WHAT IS BEING ASKED → Among the records, which lines include "kick"? List them.

Data extracted from a collection
○ ○ ○ ○
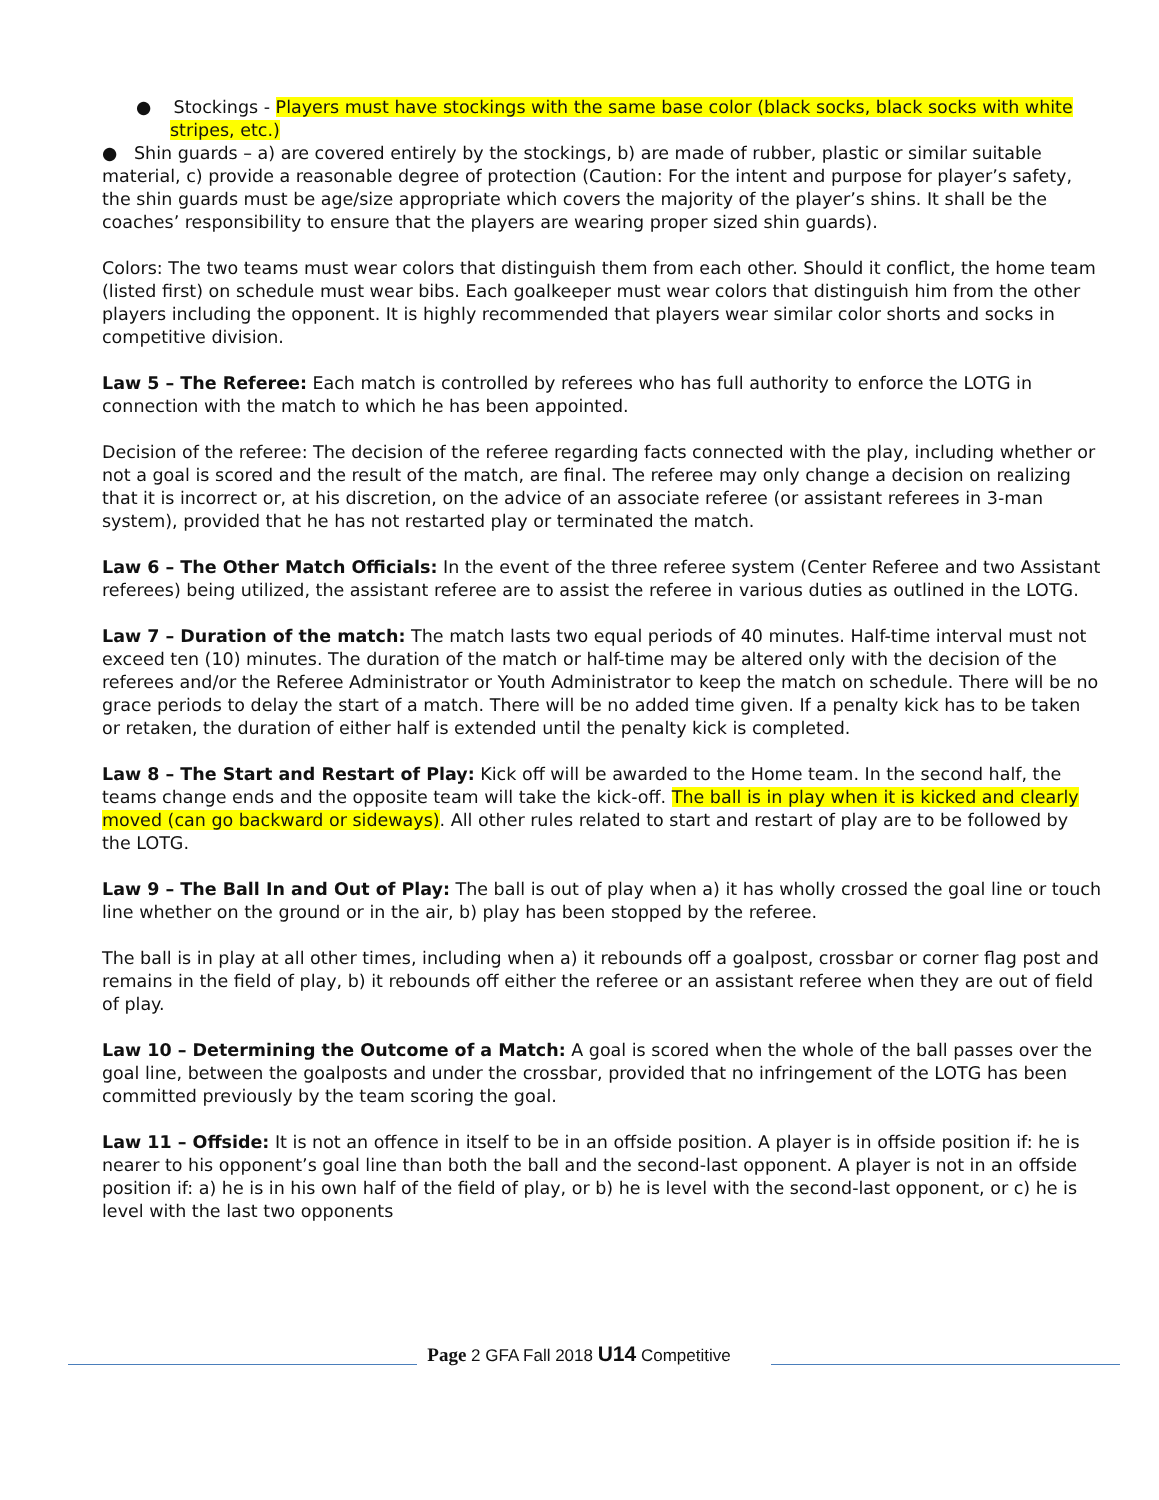● Stockings - Players must have stockings with the same base color (black socks, black socks with white stripes, etc.)
● Shin guards – a) are covered entirely by the stockings, b) are made of rubber, plastic or similar suitable material, c) provide a reasonable degree of protection (Caution: For the intent and purpose for player’s safety, the shin guards must be age/size appropriate which covers the majority of the player’s shins. It shall be the coaches’ responsibility to ensure that the players are wearing proper sized shin guards).
Colors: The two teams must wear colors that distinguish them from each other. Should it conflict, the home team (listed first) on schedule must wear bibs. Each goalkeeper must wear colors that distinguish him from the other players including the opponent. It is highly recommended that players wear similar color shorts and socks in competitive division.
Law 5 – The Referee: Each match is controlled by referees who has full authority to enforce the LOTG in connection with the match to which he has been appointed.
Decision of the referee: The decision of the referee regarding facts connected with the play, including whether or not a goal is scored and the result of the match, are final. The referee may only change a decision on realizing that it is incorrect or, at his discretion, on the advice of an associate referee (or assistant referees in 3-man system), provided that he has not restarted play or terminated the match.
Law 6 – The Other Match Officials: In the event of the three referee system (Center Referee and two Assistant referees) being utilized, the assistant referee are to assist the referee in various duties as outlined in the LOTG.
Law 7 – Duration of the match: The match lasts two equal periods of 40 minutes. Half-time interval must not exceed ten (10) minutes. The duration of the match or half-time may be altered only with the decision of the referees and/or the Referee Administrator or Youth Administrator to keep the match on schedule. There will be no grace periods to delay the start of a match. There will be no added time given. If a penalty kick has to be taken or retaken, the duration of either half is extended until the penalty kick is completed.
Law 8 – The Start and Restart of Play: Kick off will be awarded to the Home team. In the second half, the teams change ends and the opposite team will take the kick-off. The ball is in play when it is kicked and clearly moved (can go backward or sideways). All other rules related to start and restart of play are to be followed by the LOTG.
Law 9 – The Ball In and Out of Play: The ball is out of play when a) it has wholly crossed the goal line or touch line whether on the ground or in the air, b) play has been stopped by the referee.
The ball is in play at all other times, including when a) it rebounds off a goalpost, crossbar or corner flag post and remains in the field of play, b) it rebounds off either the referee or an assistant referee when they are out of field of play.
Law 10 – Determining the Outcome of a Match: A goal is scored when the whole of the ball passes over the goal line, between the goalposts and under the crossbar, provided that no infringement of the LOTG has been committed previously by the team scoring the goal.
Law 11 – Offside: It is not an offence in itself to be in an offside position. A player is in offside position if: he is nearer to his opponent’s goal line than both the ball and the second-last opponent. A player is not in an offside position if: a) he is in his own half of the field of play, or b) he is level with the second-last opponent, or c) he is level with the last two opponents
Page 2 GFA Fall 2018 U14 Competitive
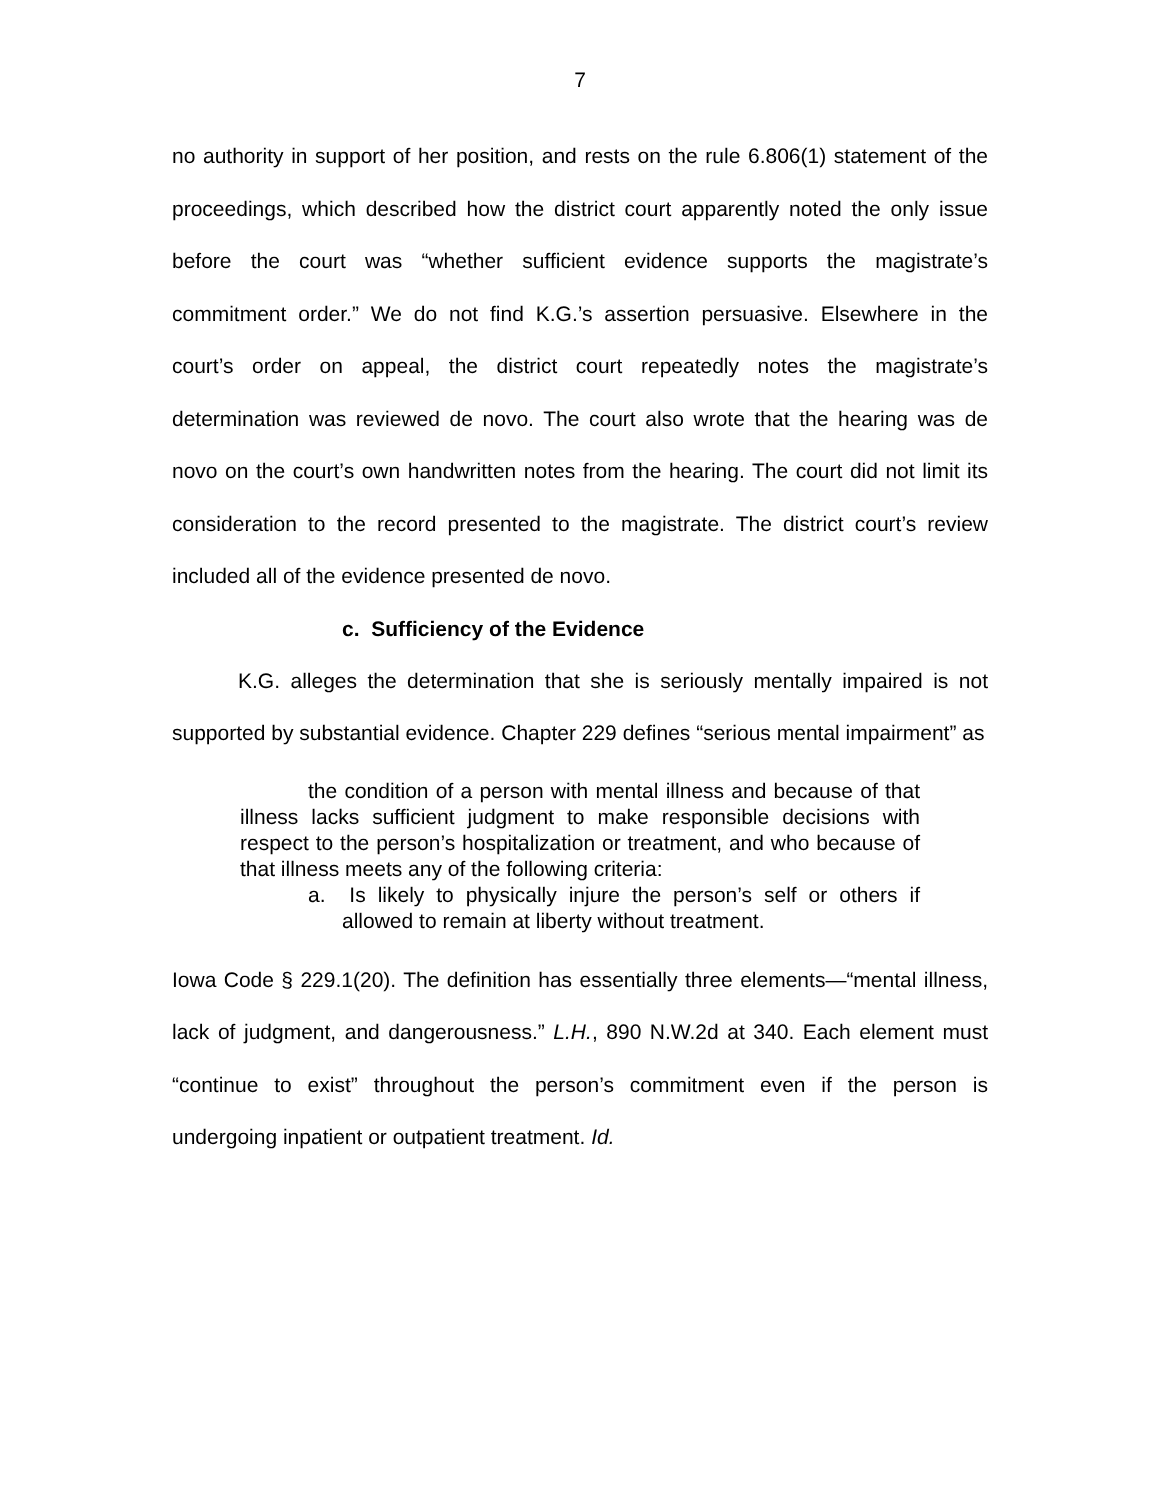7
no authority in support of her position, and rests on the rule 6.806(1) statement of the proceedings, which described how the district court apparently noted the only issue before the court was “whether sufficient evidence supports the magistrate’s commitment order.” We do not find K.G.’s assertion persuasive. Elsewhere in the court’s order on appeal, the district court repeatedly notes the magistrate’s determination was reviewed de novo. The court also wrote that the hearing was de novo on the court’s own handwritten notes from the hearing. The court did not limit its consideration to the record presented to the magistrate. The district court’s review included all of the evidence presented de novo.
c. Sufficiency of the Evidence
K.G. alleges the determination that she is seriously mentally impaired is not supported by substantial evidence. Chapter 229 defines “serious mental impairment” as
the condition of a person with mental illness and because of that illness lacks sufficient judgment to make responsible decisions with respect to the person’s hospitalization or treatment, and who because of that illness meets any of the following criteria:
a. Is likely to physically injure the person’s self or others if allowed to remain at liberty without treatment.
Iowa Code § 229.1(20). The definition has essentially three elements—“mental illness, lack of judgment, and dangerousness.” L.H., 890 N.W.2d at 340. Each element must “continue to exist” throughout the person’s commitment even if the person is undergoing inpatient or outpatient treatment. Id.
○ ○ ○ ○
THE ANSWER →
Law 7 – Duration of the match: The match lasts two equal periods of 40 minutes. Half-time interval must not exceed ten (10) minutes. The duration of the match or half-time may be altered only with the decision of the referees and/or the Referee Administrator or Youth Administrator to keep the match on schedule. There will be no grace periods to delay the start of a match. There will be no added time given. If a penalty kick has to be taken or retaken, the duration of either half is extended until the penalty kick is completed.
Law 8 – The Start and Restart of Play: Kick off will be awarded to the Home team. In the second half, the teams change ends and the opposite team will take the kick-off. The ball is in play when it is kicked and clearly moved (can go backward or sideways). All other rules related to start and restart of play are to be followed by the LOTG.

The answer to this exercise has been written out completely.